My 11 year old cousin is wearing a Jane Austen fan club t shirt. I'm trying not to tear into her, but I'm five coronas deep and losing control.
I asked her if she was the outdoorsy type, she replied "I had sex on a fourwheeler once, does that count?"
21st Birthday Idea: liquor store gift registry. Give me a promotion.
We got the idea to smoke under his bed because, and I quote, "it'd be just like going camping"
If you were a real friend you would have told me you saw me in a porno despite how awkward of a convo it is. You act like I should always know when I'm being recorded.
I could have made money off of that but no you had to wait 2 years to drunkenly tell me this shit.
We still on for coffee?
Cream and sugar. Deliver to planned parenthood in 45.
Apparently throwing balloons filled with vodka off the roof is considered terrorism.
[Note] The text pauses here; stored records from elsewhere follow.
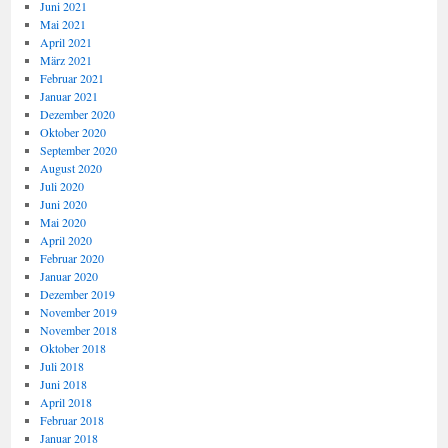
Juni 2021
Mai 2021
April 2021
März 2021
Februar 2021
Januar 2021
Dezember 2020
Oktober 2020
September 2020
August 2020
Juli 2020
Juni 2020
Mai 2020
April 2020
Februar 2020
Januar 2020
Dezember 2019
November 2019
November 2018
Oktober 2018
Juli 2018
Juni 2018
April 2018
Februar 2018
Januar 2018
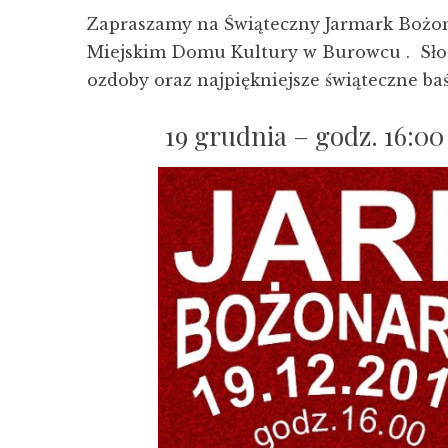
Zapraszamy na Świąteczny Jarmark Bożona
Miejskim Domu Kultury w Burowcu . Słodk
ozdoby oraz najpiękniejsze świąteczne baśn
19 grudnia – godz. 16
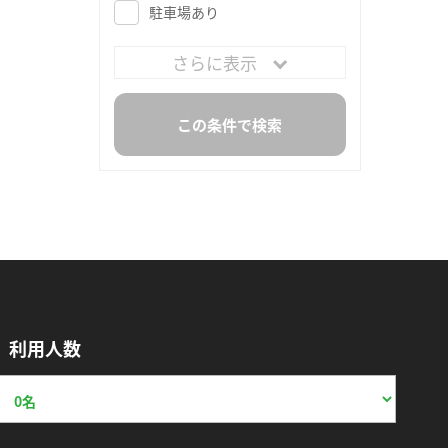
駐車場あり
さらに表示
利用人数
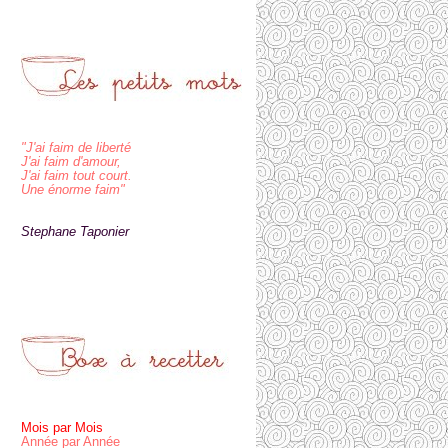
"J'ai faim de liberté
J'ai faim d'amour,
J'ai faim tout court.
Une énorme faim"
Stephane Taponier
Mois par Mois
Année par Année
When did I go from having sugar daddies to being one? And does it count as a tax write off?
You slid down the bannister into a split. Lines were crossed.
No judgement. Sometimes you gotta twerk on a legends face.
we went to go get waffles and then i sucked his dick in a parking lot. average tuesday.
I got a lap dance in honor of your birthday last night.
Thank you.
theres a video...
oh god.
It's official. I have spent more money on weed than on textbooks this semester.
I may or may not have puked near a bear on the side of the road this morning.
uh why is my bathtub filled with kool aid? or is that blood?